The Gemora states that if a master knocks out the tooth of his slave, or if he blinds his eye, he must release the slave.
It is noteworthy that Rabbi Yochanan in the Gemora in Brochos (5a) derives from here that a person is considered fortunate if Hashem inflicts him. It is taught through a kal vachomer as follows: If the loss of a tooth or an eye, which is only one of the limbs in a person’s body, nevertheless, a slave gains his freedom because of it, then afflictions, which cleanse the person’s entire body, should certainly free a person from sin because of them!
Rish Lakish derives this same lesson from a different source. He says: The word covenant is written with respect to salt and the word covenant is written with respect to afflictions. Just as salt sweetens the meat, so too, afflictions will cleanse a person from his sins.
The Bobover Rebbe in Kedushas Tziyon notes that there is a distinction between the two expositions. According to Rabbi Yochanan, the afflictions will only cleans a person if they emanate from Heaven, similar to the halachos of a slave, where he will only be set free if his master knocks out his tooth or eye. He will not gain his freedom if someone else injures him. However, according to Rish Lakish, any type of afflictions will cleanse him, in the same manner as the salt sweetening the meat. It makes no difference as to who applies the salt.
Based upon this, Rav Tzvi Pesach Frank explains the following. It is written [Shmos 6:5]: And also, I heard the moans of the children of Israel, whom the Egyptians are holding in bondage, and I remembered My covenant. The Jewish people thought that the Egyptians were their masters and they were those who were afflicting them. They did not realize that their suffering was decreed from Heaven. Because they didn’t know who was causing them their hardships, they did not gain their freedom. It was only because Hashem remembered His covenant, that all afflictions cleanse a person from his sins, that was the reason they were released from the bondage.
Reb Meir Shapiro adds to this: If a slave does not come to court and testify that his master knocked out his tooth or eye, he will not gain his freedom. If he says that it happened by happenstance, he will not go free. So too, it is with afflictions. If a person does not believe with complete faith that the afflictions are affecting him because of Divine Providence, the afflictions will not purge him of his sins. However, if this principle was derived through the gezeirah shavah from salt, it would not make any difference.

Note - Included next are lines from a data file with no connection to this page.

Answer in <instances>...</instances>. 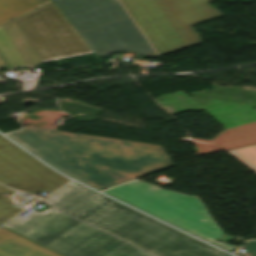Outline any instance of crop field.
Returning <instances> with one entry per match:
<instances>
[{
  "label": "crop field",
  "instance_id": "crop-field-15",
  "mask_svg": "<svg viewBox=\"0 0 256 256\" xmlns=\"http://www.w3.org/2000/svg\"><path fill=\"white\" fill-rule=\"evenodd\" d=\"M239 256H256V255H253V254H249V253H237Z\"/></svg>",
  "mask_w": 256,
  "mask_h": 256
},
{
  "label": "crop field",
  "instance_id": "crop-field-6",
  "mask_svg": "<svg viewBox=\"0 0 256 256\" xmlns=\"http://www.w3.org/2000/svg\"><path fill=\"white\" fill-rule=\"evenodd\" d=\"M121 1L160 55L201 44L191 26L224 16L215 0Z\"/></svg>",
  "mask_w": 256,
  "mask_h": 256
},
{
  "label": "crop field",
  "instance_id": "crop-field-14",
  "mask_svg": "<svg viewBox=\"0 0 256 256\" xmlns=\"http://www.w3.org/2000/svg\"><path fill=\"white\" fill-rule=\"evenodd\" d=\"M246 248L249 251V253L256 254V241L247 242Z\"/></svg>",
  "mask_w": 256,
  "mask_h": 256
},
{
  "label": "crop field",
  "instance_id": "crop-field-16",
  "mask_svg": "<svg viewBox=\"0 0 256 256\" xmlns=\"http://www.w3.org/2000/svg\"><path fill=\"white\" fill-rule=\"evenodd\" d=\"M39 1L43 2L44 4L51 3V0H39Z\"/></svg>",
  "mask_w": 256,
  "mask_h": 256
},
{
  "label": "crop field",
  "instance_id": "crop-field-11",
  "mask_svg": "<svg viewBox=\"0 0 256 256\" xmlns=\"http://www.w3.org/2000/svg\"><path fill=\"white\" fill-rule=\"evenodd\" d=\"M228 152L256 172V145L228 150Z\"/></svg>",
  "mask_w": 256,
  "mask_h": 256
},
{
  "label": "crop field",
  "instance_id": "crop-field-3",
  "mask_svg": "<svg viewBox=\"0 0 256 256\" xmlns=\"http://www.w3.org/2000/svg\"><path fill=\"white\" fill-rule=\"evenodd\" d=\"M91 53L53 3L0 26V69L36 68Z\"/></svg>",
  "mask_w": 256,
  "mask_h": 256
},
{
  "label": "crop field",
  "instance_id": "crop-field-1",
  "mask_svg": "<svg viewBox=\"0 0 256 256\" xmlns=\"http://www.w3.org/2000/svg\"><path fill=\"white\" fill-rule=\"evenodd\" d=\"M8 136L62 173L98 190L174 166L157 145L38 127Z\"/></svg>",
  "mask_w": 256,
  "mask_h": 256
},
{
  "label": "crop field",
  "instance_id": "crop-field-8",
  "mask_svg": "<svg viewBox=\"0 0 256 256\" xmlns=\"http://www.w3.org/2000/svg\"><path fill=\"white\" fill-rule=\"evenodd\" d=\"M68 181L0 136V183L34 194L54 191Z\"/></svg>",
  "mask_w": 256,
  "mask_h": 256
},
{
  "label": "crop field",
  "instance_id": "crop-field-13",
  "mask_svg": "<svg viewBox=\"0 0 256 256\" xmlns=\"http://www.w3.org/2000/svg\"><path fill=\"white\" fill-rule=\"evenodd\" d=\"M33 256H60L46 248L42 249L41 251H39L38 253H36Z\"/></svg>",
  "mask_w": 256,
  "mask_h": 256
},
{
  "label": "crop field",
  "instance_id": "crop-field-7",
  "mask_svg": "<svg viewBox=\"0 0 256 256\" xmlns=\"http://www.w3.org/2000/svg\"><path fill=\"white\" fill-rule=\"evenodd\" d=\"M155 217L189 231L227 251L236 247L217 242L224 234L198 197L162 190L135 181L104 192Z\"/></svg>",
  "mask_w": 256,
  "mask_h": 256
},
{
  "label": "crop field",
  "instance_id": "crop-field-5",
  "mask_svg": "<svg viewBox=\"0 0 256 256\" xmlns=\"http://www.w3.org/2000/svg\"><path fill=\"white\" fill-rule=\"evenodd\" d=\"M53 1L99 56L119 51H134L142 56L156 55L119 1Z\"/></svg>",
  "mask_w": 256,
  "mask_h": 256
},
{
  "label": "crop field",
  "instance_id": "crop-field-10",
  "mask_svg": "<svg viewBox=\"0 0 256 256\" xmlns=\"http://www.w3.org/2000/svg\"><path fill=\"white\" fill-rule=\"evenodd\" d=\"M40 4L36 0H0V24Z\"/></svg>",
  "mask_w": 256,
  "mask_h": 256
},
{
  "label": "crop field",
  "instance_id": "crop-field-12",
  "mask_svg": "<svg viewBox=\"0 0 256 256\" xmlns=\"http://www.w3.org/2000/svg\"><path fill=\"white\" fill-rule=\"evenodd\" d=\"M6 192L15 193V191L0 185V224L22 210L10 205L13 203L12 201L1 197Z\"/></svg>",
  "mask_w": 256,
  "mask_h": 256
},
{
  "label": "crop field",
  "instance_id": "crop-field-9",
  "mask_svg": "<svg viewBox=\"0 0 256 256\" xmlns=\"http://www.w3.org/2000/svg\"><path fill=\"white\" fill-rule=\"evenodd\" d=\"M43 247L0 228V256H32Z\"/></svg>",
  "mask_w": 256,
  "mask_h": 256
},
{
  "label": "crop field",
  "instance_id": "crop-field-4",
  "mask_svg": "<svg viewBox=\"0 0 256 256\" xmlns=\"http://www.w3.org/2000/svg\"><path fill=\"white\" fill-rule=\"evenodd\" d=\"M63 256H150L52 208L3 225Z\"/></svg>",
  "mask_w": 256,
  "mask_h": 256
},
{
  "label": "crop field",
  "instance_id": "crop-field-2",
  "mask_svg": "<svg viewBox=\"0 0 256 256\" xmlns=\"http://www.w3.org/2000/svg\"><path fill=\"white\" fill-rule=\"evenodd\" d=\"M43 201L156 256H227L79 185H67Z\"/></svg>",
  "mask_w": 256,
  "mask_h": 256
}]
</instances>
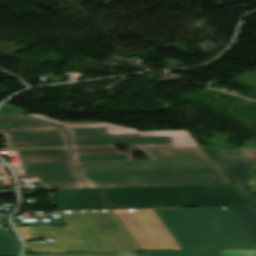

The Rashba was asked the following question: If a slave initiates a fight with his master and strikes the first blow, and the master counters with some strikes of his own and knocks out the slave’s tooth, will the slave gain his freedom?
He replied that the slave goes free. The proof is from the aforementioned Gemora, where Rabbi Yochanan derived that afflictions will cleanse a person from his sins through a kal vachomer from the laws of the slave. How can the two be compared? Afflictions come to a person because he has sinned! It was his own fault! Perhaps, then, those afflictions will not purge him from his sins!? Evidently, we see that a slave also gains his freedom, even if he was the one who initiated the fight!